I agree completely with this review. I nearly vomited after one sip of the stuff. It tastes like Miller Highlife Mixed with Piss and Kool Aid with a hydrogen peroxide mouthfeel and antifreeze nose.
I drank heavily for many, many years. The only thing I’ve ever had that was worse than this was thunderbird. I vomited out a window after a sip of that. The aftertaste had hints of bile an the nose was rubbin alcohol.
Honestly, avoid this stuff. Buy Mad Croc (dollar store Red Bull) and pour in a shot of bottom shelf vodka if you want a cheap energy drink + alcohol combo.
I’ve avoided Joose ever since my first encounter.
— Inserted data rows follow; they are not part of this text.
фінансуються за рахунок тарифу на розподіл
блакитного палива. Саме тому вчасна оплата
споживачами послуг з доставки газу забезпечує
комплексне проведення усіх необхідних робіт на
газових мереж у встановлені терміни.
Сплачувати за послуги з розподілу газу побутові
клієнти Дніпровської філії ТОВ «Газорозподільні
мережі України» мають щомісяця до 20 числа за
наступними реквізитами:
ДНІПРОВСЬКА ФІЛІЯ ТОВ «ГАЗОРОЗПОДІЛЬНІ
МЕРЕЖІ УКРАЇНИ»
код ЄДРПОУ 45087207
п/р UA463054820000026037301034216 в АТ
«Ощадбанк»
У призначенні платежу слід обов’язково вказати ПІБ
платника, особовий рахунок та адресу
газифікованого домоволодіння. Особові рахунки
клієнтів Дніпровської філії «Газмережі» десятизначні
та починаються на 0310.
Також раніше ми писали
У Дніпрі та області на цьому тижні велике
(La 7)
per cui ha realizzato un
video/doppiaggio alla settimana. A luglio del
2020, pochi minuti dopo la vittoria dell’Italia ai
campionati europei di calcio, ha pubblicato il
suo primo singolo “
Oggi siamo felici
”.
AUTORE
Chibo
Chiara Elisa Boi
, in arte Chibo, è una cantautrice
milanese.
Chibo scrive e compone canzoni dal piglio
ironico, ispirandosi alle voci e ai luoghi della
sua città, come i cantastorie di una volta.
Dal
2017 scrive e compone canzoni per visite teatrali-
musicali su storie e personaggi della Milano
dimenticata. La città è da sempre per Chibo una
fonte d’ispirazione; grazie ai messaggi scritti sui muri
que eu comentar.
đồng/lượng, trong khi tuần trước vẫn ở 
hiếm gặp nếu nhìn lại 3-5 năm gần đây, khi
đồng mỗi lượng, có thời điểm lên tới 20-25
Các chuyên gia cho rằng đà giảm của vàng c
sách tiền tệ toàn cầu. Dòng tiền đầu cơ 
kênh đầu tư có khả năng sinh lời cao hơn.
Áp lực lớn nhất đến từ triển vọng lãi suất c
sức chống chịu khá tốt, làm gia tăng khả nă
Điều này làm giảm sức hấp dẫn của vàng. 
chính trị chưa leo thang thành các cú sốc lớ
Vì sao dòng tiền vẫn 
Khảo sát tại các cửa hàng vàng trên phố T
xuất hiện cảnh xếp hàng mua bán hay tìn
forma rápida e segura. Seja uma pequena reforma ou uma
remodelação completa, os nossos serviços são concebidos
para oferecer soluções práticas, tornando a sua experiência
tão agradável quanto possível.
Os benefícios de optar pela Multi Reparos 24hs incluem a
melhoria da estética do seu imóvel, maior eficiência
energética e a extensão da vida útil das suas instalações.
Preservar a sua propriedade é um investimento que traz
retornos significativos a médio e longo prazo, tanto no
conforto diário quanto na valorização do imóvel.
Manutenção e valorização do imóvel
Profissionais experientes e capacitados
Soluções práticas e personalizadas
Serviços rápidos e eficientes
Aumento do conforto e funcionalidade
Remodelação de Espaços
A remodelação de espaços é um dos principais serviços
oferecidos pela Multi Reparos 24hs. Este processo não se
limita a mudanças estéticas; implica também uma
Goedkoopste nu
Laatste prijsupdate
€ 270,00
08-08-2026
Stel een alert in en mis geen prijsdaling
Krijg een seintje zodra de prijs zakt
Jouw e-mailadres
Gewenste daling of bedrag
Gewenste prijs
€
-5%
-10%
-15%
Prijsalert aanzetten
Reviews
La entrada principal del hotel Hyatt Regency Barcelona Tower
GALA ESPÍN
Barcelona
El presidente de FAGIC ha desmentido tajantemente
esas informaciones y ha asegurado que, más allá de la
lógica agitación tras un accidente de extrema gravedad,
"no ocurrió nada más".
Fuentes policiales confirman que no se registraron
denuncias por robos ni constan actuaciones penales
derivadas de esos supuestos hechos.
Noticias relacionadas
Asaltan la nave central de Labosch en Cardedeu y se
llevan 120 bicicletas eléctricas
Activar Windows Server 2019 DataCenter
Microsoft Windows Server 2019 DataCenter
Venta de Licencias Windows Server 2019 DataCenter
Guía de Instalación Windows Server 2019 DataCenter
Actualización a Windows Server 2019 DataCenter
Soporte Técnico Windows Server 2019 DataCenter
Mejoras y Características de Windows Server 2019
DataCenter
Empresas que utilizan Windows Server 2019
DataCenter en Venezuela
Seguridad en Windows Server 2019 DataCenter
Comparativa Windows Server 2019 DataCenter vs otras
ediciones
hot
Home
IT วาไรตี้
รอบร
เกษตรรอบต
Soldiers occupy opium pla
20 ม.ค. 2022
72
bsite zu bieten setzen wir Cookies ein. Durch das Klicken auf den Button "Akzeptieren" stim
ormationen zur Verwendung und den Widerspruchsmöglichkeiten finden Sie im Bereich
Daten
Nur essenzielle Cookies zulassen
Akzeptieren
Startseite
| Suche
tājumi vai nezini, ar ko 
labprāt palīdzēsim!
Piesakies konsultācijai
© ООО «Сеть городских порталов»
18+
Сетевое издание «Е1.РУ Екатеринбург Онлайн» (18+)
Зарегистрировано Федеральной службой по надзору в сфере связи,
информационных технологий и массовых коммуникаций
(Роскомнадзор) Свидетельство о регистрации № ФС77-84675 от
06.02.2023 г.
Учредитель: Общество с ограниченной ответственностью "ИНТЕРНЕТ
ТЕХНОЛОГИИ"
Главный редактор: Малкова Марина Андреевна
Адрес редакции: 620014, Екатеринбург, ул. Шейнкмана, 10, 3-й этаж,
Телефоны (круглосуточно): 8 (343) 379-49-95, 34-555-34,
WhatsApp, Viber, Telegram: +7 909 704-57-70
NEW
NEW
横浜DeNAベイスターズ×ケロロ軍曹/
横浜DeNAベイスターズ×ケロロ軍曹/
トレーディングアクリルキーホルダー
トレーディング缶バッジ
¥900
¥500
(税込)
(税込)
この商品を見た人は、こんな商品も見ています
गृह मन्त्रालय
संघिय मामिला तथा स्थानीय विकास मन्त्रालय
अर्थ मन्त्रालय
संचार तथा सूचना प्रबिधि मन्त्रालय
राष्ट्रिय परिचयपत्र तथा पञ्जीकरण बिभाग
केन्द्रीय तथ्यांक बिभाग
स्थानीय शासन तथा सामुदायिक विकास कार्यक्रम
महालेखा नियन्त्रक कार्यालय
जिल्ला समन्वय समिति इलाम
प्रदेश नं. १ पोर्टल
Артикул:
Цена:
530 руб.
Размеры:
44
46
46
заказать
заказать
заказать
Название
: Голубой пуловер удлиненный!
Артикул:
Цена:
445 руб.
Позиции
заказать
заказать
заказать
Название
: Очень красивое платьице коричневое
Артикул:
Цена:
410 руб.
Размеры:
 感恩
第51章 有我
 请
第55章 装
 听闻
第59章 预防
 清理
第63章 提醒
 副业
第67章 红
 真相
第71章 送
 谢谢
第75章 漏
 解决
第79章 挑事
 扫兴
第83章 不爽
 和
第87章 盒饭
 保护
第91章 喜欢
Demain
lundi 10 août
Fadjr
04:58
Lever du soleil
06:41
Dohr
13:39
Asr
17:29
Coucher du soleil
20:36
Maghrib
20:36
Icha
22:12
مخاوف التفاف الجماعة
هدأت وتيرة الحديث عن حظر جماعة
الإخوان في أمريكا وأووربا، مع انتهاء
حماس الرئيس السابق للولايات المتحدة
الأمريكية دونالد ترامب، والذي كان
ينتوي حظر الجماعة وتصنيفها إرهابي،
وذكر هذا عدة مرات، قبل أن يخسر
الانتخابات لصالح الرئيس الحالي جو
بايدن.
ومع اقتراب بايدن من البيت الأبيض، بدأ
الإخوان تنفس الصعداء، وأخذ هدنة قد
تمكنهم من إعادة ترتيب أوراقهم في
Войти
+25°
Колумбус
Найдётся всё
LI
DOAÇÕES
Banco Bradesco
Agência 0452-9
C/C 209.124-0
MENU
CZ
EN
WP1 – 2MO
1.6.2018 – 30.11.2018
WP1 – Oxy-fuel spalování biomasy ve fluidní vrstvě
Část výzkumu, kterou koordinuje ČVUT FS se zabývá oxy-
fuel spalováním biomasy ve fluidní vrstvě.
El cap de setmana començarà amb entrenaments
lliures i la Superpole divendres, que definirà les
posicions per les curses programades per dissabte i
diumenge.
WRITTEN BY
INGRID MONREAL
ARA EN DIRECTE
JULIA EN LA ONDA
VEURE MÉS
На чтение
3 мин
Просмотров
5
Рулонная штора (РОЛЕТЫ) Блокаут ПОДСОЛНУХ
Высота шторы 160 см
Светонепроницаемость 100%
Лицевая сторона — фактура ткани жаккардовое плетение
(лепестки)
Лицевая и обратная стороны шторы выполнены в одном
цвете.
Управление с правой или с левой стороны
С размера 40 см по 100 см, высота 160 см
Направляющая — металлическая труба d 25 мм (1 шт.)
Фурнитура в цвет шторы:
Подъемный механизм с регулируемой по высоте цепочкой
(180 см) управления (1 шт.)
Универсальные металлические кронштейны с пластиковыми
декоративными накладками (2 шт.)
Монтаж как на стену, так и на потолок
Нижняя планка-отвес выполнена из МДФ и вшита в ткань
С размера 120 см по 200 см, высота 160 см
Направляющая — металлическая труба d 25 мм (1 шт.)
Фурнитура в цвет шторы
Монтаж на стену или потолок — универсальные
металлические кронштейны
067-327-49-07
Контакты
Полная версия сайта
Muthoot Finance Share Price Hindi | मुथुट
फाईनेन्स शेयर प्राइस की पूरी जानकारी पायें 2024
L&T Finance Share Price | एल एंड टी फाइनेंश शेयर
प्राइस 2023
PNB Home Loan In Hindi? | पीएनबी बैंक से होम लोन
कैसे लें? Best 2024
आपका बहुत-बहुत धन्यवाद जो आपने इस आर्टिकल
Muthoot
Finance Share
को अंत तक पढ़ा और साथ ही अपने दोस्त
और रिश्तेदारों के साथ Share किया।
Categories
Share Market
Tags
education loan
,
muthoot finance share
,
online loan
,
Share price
Every time I see it at the store it makes me feel a little sick.
Your article is the result of you stretching your mind to find even the most mundane of causes, and then to write a passionate, “witty” article about how stupid it is. Joose isn’t that bad- at least not any worse than the majority of alcoholic beverages out there. Yeah, it’s crazy- but everyone ALREADY KNOWS THAT, and your article is anything but fresh and “witty.” you should work instead as a telemarketer, or a Joose salesman.
This may be a late comment, but I gotta defend this drink. I think these are way better than cheap beer. Honestly, I’d take one of these over Corona or Coors or Budweiser – they get you drunk faster than regular beer, and taste good especially once you’ve had a few sips. I like the red version the most, it tastes like soda.